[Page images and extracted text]
◇ ◇ ◇ ◇ ◇
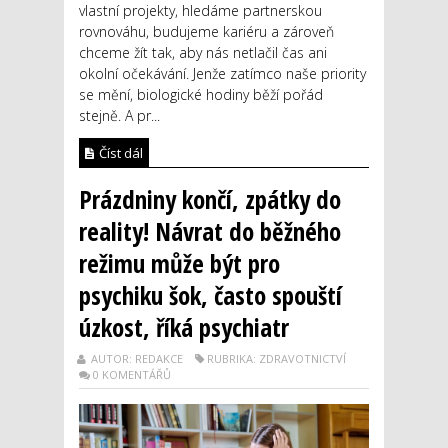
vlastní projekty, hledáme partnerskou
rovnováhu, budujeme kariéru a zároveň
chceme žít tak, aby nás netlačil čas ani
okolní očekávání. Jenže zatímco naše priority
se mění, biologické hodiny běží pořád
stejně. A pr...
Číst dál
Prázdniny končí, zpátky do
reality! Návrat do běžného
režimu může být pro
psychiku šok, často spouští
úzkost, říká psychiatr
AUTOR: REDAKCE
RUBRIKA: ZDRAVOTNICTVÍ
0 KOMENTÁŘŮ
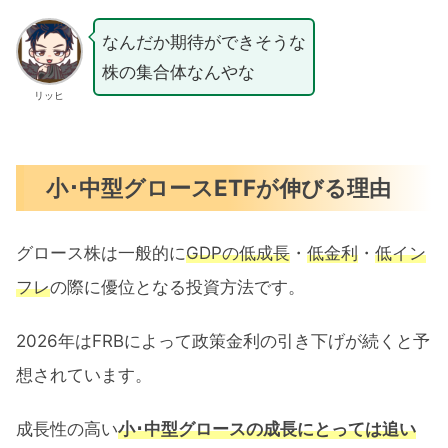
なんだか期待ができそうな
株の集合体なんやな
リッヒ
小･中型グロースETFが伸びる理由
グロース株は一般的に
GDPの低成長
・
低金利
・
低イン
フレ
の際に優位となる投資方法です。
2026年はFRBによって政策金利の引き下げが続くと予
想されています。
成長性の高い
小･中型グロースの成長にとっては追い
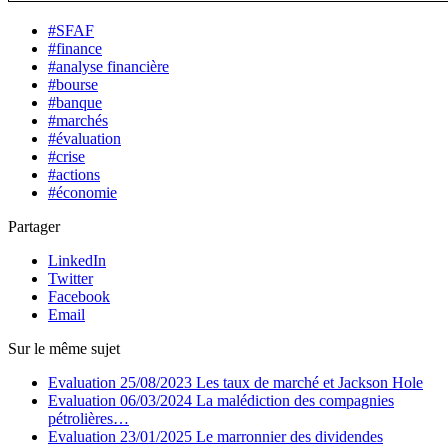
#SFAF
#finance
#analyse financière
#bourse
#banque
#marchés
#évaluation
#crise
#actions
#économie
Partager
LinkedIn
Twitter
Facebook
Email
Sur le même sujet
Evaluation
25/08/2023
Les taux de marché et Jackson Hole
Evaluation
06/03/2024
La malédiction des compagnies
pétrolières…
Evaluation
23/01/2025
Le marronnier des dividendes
◇ ◇ ◇ ◇ ◇
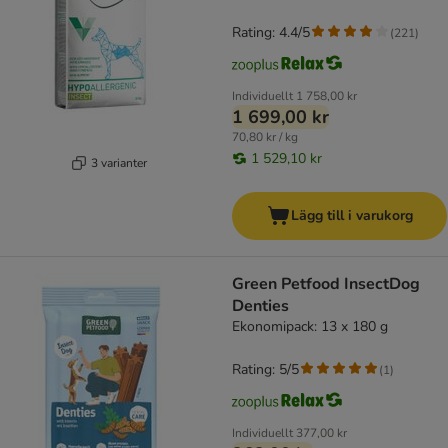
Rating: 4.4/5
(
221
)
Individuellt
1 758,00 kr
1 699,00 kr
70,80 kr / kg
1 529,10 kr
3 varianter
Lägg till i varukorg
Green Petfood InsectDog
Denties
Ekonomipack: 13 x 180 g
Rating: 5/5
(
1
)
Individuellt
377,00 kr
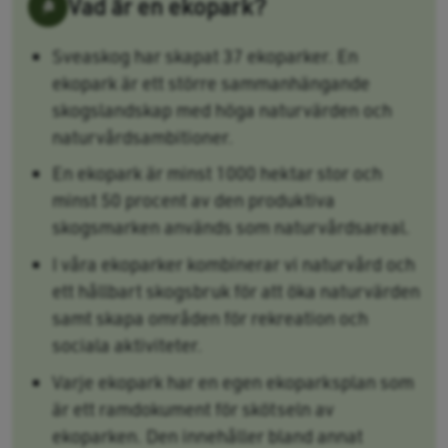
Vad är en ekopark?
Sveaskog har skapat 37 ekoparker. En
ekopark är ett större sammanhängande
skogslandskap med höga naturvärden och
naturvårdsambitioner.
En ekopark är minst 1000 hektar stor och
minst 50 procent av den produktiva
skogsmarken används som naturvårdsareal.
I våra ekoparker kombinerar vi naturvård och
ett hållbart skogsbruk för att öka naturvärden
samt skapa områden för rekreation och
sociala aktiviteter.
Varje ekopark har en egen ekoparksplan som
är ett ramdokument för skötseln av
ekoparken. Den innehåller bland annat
◇ ◇ ◇ ◇ ◇
What is expected
Among the entries above, find the line with "Prázdniny končí, zpátky do" and repeat exactly from there through the line with "Le marronnier des dividendes", leaving out the pictures.

Expected output
Prázdniny končí, zpátky do
reality! Návrat do běžného
režimu může být pro
psychiku šok, často spouští
úzkost, říká psychiatr
AUTOR: REDAKCE
RUBRIKA: ZDRAVOTNICTVÍ
0 KOMENTÁŘŮ
なんだか期待ができそうな
株の集合体なんやな
リッヒ
小･中型グロースETFが伸びる理由
グロース株は一般的に
GDPの低成長
・
低金利
・
低イン
フレ
の際に優位となる投資方法です。
2026年はFRBによって政策金利の引き下げが続くと予
想されています。
成長性の高い
小･中型グロースの成長にとっては追い
#SFAF
#finance
#analyse financière
#bourse
#banque
#marchés
#évaluation
#crise
#actions
#économie
Partager
LinkedIn
Twitter
Facebook
Email
Sur le même sujet
Evaluation
25/08/2023
Les taux de marché et Jackson Hole
Evaluation
06/03/2024
La malédiction des compagnies
pétrolières…
Evaluation
23/01/2025
Le marronnier des dividendes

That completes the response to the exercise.